— Documento de origen —
##############################

Una importancia particular reviste el tema de la defensa de la vida, es decir, el respeto que todos han de tener del «valor sagrado de la vida humana desde su inicio hasta su término» así como la afirmación del «derecho de cada ser humano a ver totalmente respetado ese bien primario suyo» ya que «en el reconocimiento de este derecho se fundamenta la convivencia humana y la misma comunidad política» (Evangelium vitae, 2). Al mismo tiempo, la legislación que tutela el derecho a la vida tiene que ir acompañada de las medidas sociales y asistenciales adecuadas para proteger a quienes se disponen a acoger una nueva vida, de forma que se aleje cualquier tentación de atentar contra la misma.

##############################

— Tareas por realizar —
**A.** Según el texto sobre la defensa de la vida, ¿qué debe acompañar a la legislación que tutela el derecho a la vida?
**B.** Prosigue el texto sobre la defensa de la vida a partir de su última oración.

Entradas guardadas:
##############################

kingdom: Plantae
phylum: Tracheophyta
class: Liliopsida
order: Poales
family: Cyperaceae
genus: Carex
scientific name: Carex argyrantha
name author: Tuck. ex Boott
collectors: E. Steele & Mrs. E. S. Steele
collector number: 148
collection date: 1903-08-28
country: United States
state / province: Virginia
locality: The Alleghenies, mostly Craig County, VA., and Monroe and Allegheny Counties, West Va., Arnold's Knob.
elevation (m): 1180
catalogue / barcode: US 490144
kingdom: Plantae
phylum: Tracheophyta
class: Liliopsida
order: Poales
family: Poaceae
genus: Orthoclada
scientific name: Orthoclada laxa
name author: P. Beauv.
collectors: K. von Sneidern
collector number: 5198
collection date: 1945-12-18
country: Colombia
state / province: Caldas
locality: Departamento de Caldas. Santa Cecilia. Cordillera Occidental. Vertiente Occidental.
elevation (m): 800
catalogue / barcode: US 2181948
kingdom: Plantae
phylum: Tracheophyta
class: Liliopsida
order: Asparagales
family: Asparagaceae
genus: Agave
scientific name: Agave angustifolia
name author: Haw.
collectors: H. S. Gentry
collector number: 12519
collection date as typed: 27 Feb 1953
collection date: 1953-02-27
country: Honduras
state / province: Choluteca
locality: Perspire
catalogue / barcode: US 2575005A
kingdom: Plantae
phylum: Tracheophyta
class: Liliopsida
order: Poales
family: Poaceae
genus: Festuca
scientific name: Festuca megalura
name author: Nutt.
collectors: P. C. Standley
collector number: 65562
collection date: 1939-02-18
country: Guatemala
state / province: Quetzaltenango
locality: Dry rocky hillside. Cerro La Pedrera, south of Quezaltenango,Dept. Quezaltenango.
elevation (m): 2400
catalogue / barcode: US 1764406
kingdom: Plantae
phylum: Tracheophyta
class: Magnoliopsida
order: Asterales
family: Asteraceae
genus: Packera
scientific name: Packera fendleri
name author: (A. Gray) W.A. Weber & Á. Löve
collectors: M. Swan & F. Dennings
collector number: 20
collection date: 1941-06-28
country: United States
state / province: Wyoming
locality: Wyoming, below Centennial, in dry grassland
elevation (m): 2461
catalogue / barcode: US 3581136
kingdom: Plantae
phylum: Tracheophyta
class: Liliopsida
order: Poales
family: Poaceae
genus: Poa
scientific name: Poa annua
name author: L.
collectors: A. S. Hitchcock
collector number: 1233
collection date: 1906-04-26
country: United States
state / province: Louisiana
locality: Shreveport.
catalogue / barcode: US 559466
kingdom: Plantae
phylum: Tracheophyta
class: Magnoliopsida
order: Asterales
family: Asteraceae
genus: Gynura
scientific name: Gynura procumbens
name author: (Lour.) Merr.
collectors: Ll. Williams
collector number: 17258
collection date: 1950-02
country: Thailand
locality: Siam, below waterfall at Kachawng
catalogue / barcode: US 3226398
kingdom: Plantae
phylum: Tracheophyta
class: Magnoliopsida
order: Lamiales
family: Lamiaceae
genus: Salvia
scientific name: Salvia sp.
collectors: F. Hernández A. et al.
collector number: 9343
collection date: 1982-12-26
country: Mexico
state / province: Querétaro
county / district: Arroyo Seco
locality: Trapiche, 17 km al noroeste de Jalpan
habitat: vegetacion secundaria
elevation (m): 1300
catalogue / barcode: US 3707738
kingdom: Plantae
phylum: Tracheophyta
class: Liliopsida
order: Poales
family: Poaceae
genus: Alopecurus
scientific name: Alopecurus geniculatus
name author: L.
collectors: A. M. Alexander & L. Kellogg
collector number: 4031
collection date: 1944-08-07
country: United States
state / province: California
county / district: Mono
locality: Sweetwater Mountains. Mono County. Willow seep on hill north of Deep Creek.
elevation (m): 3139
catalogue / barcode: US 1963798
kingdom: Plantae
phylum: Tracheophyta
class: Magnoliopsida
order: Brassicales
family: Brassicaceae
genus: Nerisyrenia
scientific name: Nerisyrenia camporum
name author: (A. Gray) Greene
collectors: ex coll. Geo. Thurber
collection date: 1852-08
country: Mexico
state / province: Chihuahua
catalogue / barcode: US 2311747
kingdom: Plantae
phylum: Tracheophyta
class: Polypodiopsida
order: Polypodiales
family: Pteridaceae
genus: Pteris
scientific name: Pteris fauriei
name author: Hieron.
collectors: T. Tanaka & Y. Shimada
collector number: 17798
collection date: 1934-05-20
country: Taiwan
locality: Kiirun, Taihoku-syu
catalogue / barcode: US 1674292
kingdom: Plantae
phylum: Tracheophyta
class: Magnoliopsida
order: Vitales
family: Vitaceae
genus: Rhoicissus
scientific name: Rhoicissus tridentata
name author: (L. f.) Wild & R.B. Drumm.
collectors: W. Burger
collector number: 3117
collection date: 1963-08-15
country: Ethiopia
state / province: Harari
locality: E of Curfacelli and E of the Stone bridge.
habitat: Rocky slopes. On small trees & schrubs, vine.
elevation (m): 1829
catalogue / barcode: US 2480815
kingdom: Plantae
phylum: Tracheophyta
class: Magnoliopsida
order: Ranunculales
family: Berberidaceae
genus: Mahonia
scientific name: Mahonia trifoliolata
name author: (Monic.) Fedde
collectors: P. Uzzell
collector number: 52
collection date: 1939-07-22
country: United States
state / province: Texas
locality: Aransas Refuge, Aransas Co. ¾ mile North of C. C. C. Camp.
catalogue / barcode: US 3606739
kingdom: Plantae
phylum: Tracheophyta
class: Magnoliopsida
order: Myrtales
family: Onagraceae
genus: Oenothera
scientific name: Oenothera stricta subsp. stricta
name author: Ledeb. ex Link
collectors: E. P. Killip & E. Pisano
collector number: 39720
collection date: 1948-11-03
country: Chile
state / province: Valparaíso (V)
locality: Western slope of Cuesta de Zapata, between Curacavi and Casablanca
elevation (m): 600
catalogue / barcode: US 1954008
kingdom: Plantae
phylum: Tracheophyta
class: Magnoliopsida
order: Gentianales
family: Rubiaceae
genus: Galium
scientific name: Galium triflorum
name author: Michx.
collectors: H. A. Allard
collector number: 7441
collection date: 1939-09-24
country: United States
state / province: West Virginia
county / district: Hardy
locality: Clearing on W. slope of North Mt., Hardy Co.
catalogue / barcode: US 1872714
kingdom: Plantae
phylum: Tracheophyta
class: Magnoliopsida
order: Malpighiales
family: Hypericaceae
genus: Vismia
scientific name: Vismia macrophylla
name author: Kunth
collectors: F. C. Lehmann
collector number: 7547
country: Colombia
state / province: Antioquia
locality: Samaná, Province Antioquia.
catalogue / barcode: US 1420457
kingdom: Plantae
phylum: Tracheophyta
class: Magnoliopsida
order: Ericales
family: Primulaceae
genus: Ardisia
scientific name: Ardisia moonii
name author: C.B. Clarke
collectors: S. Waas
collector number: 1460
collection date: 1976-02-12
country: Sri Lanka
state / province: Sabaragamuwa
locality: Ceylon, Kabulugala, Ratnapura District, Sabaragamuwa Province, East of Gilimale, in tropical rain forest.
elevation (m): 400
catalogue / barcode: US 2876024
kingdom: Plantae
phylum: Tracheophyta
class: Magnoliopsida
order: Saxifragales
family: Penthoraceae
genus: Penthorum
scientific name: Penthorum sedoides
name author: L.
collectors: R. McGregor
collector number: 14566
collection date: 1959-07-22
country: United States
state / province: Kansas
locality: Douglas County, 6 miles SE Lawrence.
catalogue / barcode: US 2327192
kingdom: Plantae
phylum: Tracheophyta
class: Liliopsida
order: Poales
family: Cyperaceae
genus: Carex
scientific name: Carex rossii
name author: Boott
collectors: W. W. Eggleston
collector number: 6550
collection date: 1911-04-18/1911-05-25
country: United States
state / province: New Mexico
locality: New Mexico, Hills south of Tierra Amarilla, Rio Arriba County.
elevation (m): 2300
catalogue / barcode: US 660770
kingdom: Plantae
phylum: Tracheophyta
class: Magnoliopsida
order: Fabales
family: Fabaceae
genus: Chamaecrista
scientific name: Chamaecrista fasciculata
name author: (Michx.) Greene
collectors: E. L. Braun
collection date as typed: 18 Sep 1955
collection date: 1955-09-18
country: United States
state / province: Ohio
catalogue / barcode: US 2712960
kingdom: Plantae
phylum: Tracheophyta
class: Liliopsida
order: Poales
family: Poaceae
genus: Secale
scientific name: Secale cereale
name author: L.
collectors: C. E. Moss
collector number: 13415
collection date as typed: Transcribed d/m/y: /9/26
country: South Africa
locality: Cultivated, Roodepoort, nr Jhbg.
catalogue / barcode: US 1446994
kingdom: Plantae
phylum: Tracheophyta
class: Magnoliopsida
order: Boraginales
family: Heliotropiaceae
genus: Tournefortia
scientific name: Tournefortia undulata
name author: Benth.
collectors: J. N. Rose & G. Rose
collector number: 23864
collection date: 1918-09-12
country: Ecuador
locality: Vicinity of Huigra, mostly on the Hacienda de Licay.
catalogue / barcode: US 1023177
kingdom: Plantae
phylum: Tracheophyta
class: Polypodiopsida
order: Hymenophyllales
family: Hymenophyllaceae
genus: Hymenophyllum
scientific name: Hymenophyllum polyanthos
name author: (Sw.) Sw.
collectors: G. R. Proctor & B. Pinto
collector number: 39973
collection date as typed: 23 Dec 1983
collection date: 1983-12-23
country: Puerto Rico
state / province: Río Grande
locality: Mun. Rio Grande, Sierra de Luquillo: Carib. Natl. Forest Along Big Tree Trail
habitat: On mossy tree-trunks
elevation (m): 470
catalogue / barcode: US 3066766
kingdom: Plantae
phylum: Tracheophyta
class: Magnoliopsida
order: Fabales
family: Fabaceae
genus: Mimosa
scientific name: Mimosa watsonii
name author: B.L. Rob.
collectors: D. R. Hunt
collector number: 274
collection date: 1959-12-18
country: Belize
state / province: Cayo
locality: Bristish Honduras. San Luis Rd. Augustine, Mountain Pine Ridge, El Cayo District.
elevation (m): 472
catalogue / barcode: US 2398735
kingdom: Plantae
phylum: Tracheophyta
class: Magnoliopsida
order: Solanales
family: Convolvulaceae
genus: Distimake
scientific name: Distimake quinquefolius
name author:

##############################

— Respuestas a continuación —
**A.** Las medidas sociales y asistenciales adecuadas para proteger a quienes se disponen a acoger una nueva vida.

**B.**
4. La Santa Sede no puede por menos de apoyar los esfuerzos que se están llevando a cabo en favor del proceso de integración latino-americana, pues el fomento de la solidaridad y buen entendimiento es tarea en la que se debe colaborar generosamente para reforzar los lazos de fraternidad entre todos los hombres y, en particular, entre quienes integran la gran familia de América Latina. A este respecto, sé que el Uruguay está dando pasos positivos en la consolidación de estructuras económicas y sociales que abran nuevas vías de progreso y desarrollo para los pueblos del área, como es MERCOSUR. La situación geográfica misma ofrece a su país significativas posibilidades para contribuir a ello.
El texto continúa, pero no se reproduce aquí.